[Task statement]: Keep only the lines that hold the string "none", filtering out the rest of the entries below.

[Records for this exercise]:
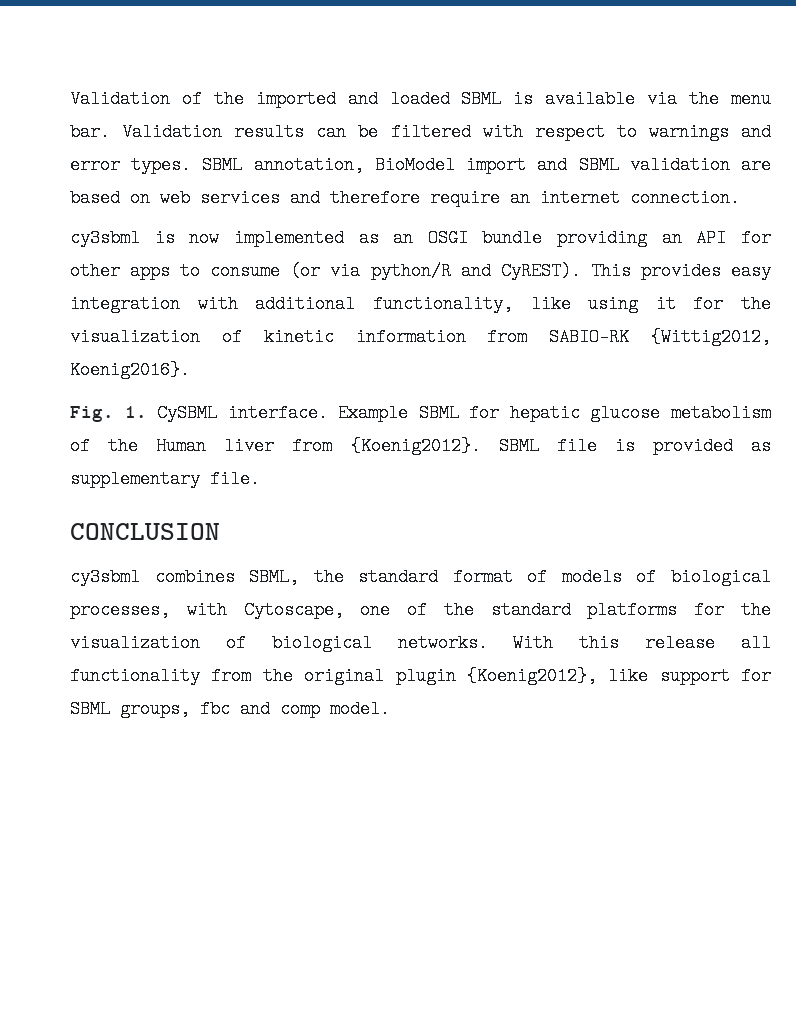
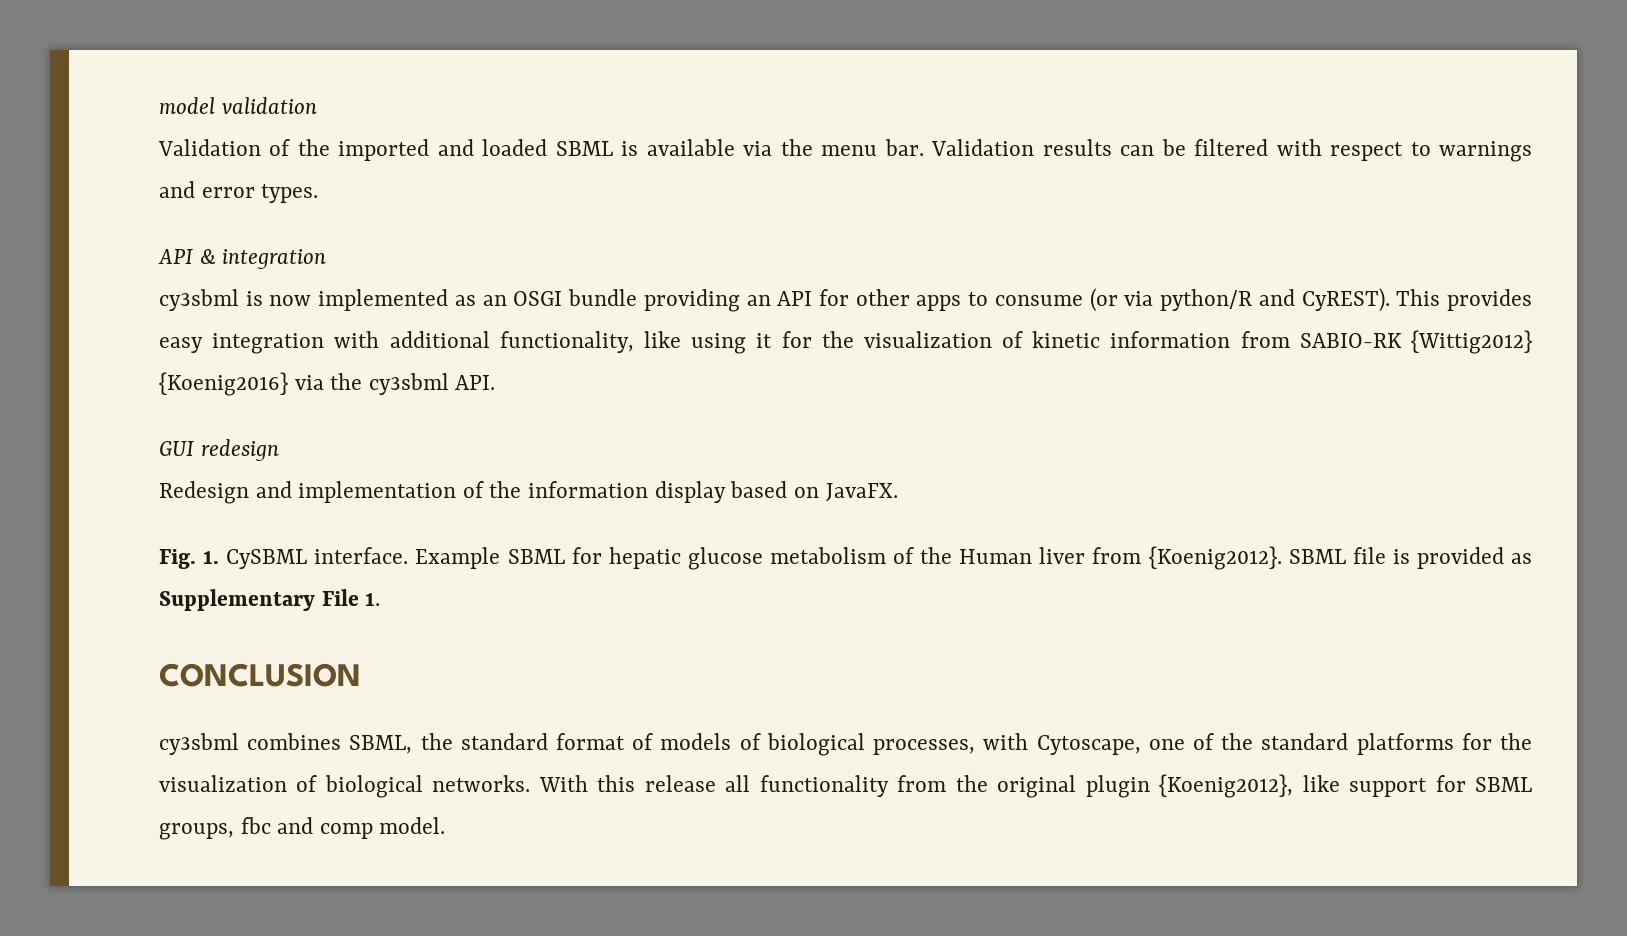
(70, 99) none -> [159,97,317,114] model validation //
[202,156,771,174] [70,189,740,207] SBML annotation, BioModel import and SBML validation are based on web services and therefore require an internet connection. -> [158,249,327,269] // API & integration
[651,328,771,346] [70,361,190,379] {Wittig2012, Koenig2016}. -> [1411,330,1532,354] [159,372,496,396] [159,439,279,461] [159,481,898,504] {Wittig2012} {Koenig2016} via the cy3sbml API. // GUI redesign // Redesign and implementation of the information display based on JavaFX.
[70,470,260,488] supplementary file. -> [159,589,381,611] Supplementary File 1.

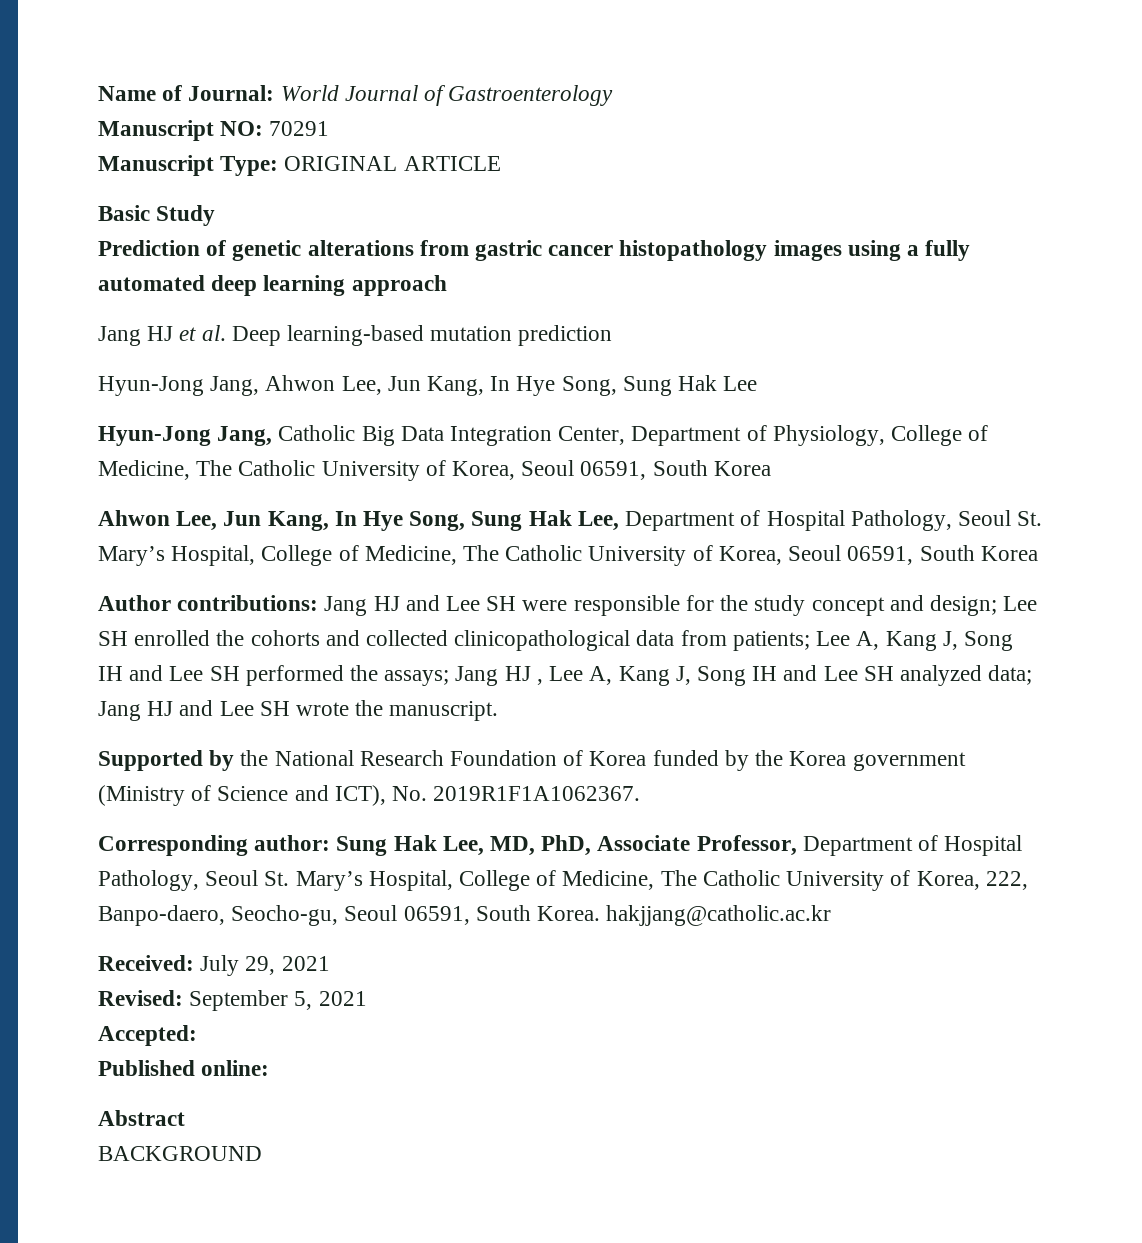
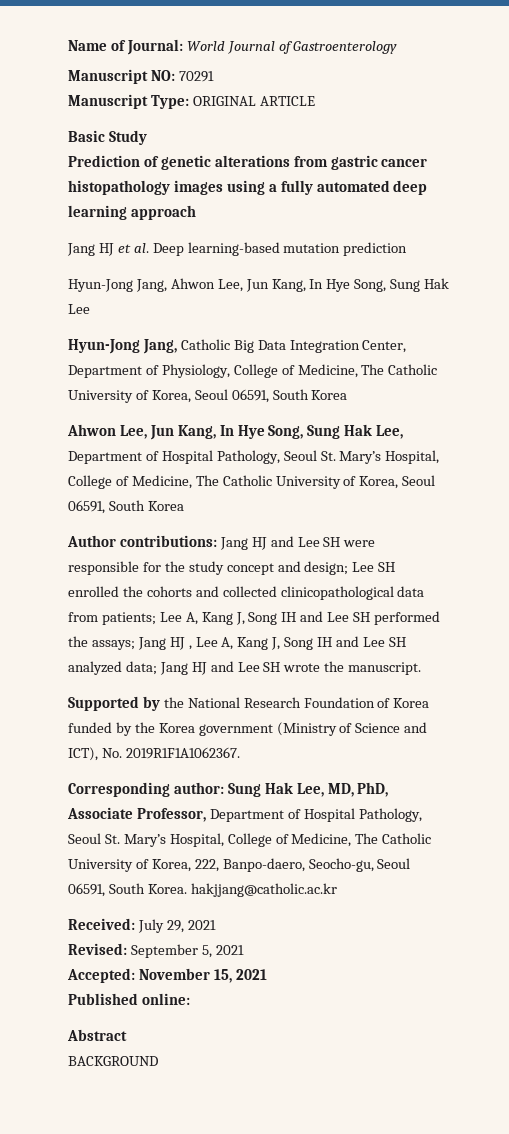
(197, 1035) none -> [138,968,267,983] November 15, 2021

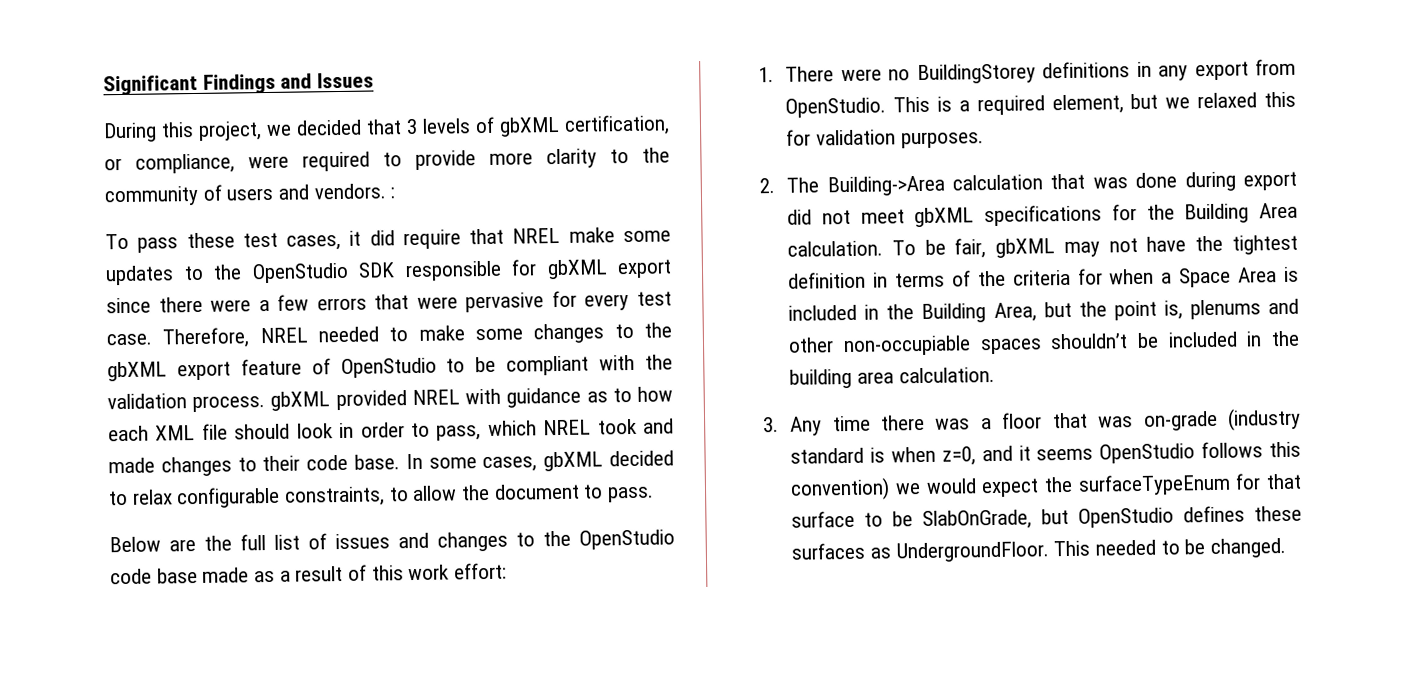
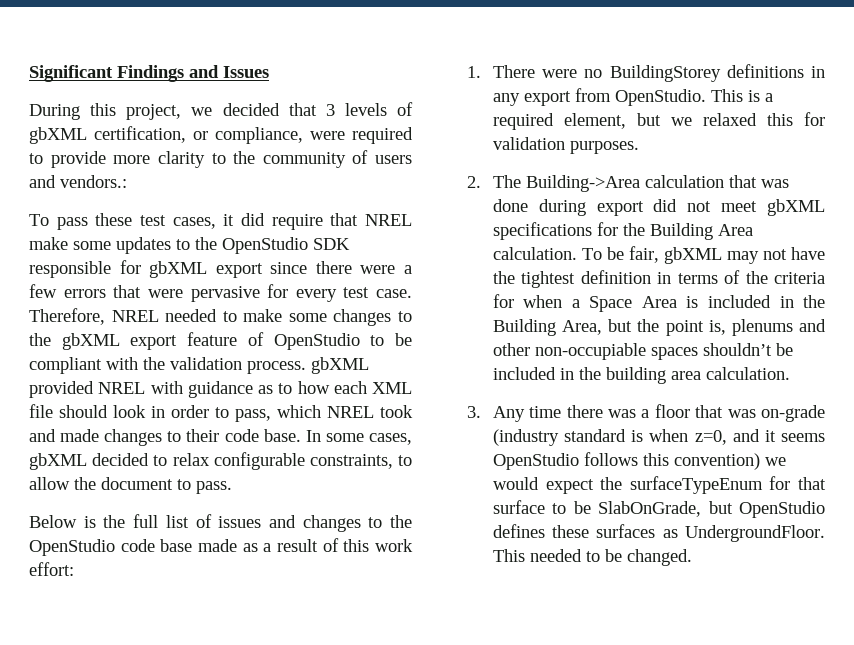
[313,183,396,200] vendors. : -> [60,175,127,188] vendors.:
[169,539,196,552] are -> [83,516,96,528] is

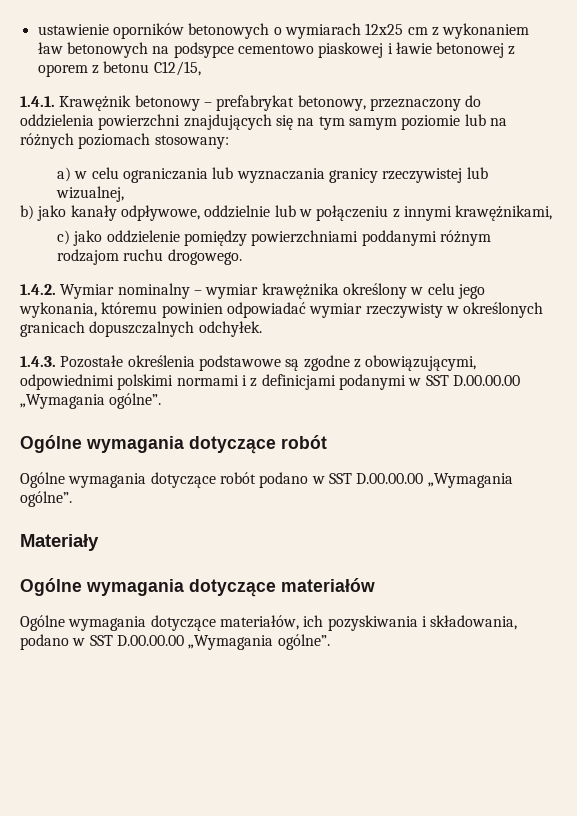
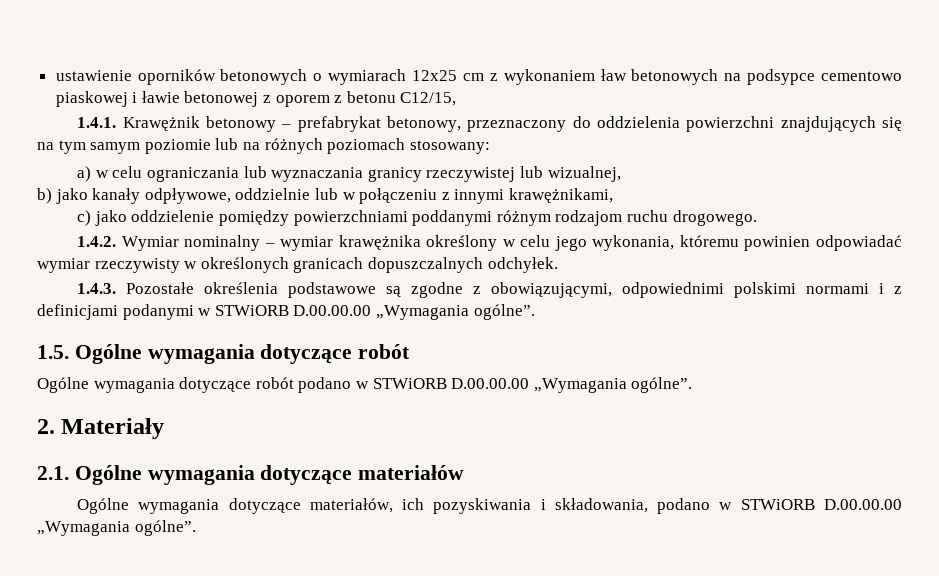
[425,375,520,386] [20,393,162,409] SST D.00.00.00 „Wymagania ogólne”. // -> [214,304,535,320] [37,345,69,359] STWiORB D.00.00.00 „Wymagania ogólne”. // 1.5.
[328,473,513,488] [20,491,72,507] SST D.00.00.00 „Wymagania ogólne”. // -> [372,377,693,393] [37,419,55,434] STWiORB D.00.00.00 „Wymagania ogólne”. // 2.
(99, 542) none -> [37,466,69,480] 2.1.
[89,635,113,646] SST -> [740,499,815,510] STWiORB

[Response below]:
(70, 99) none -> [159,97,317,114] model validation //
(197, 1035) none -> [138,968,267,983] November 15, 2021
(99, 542) none -> [37,466,69,480] 2.1.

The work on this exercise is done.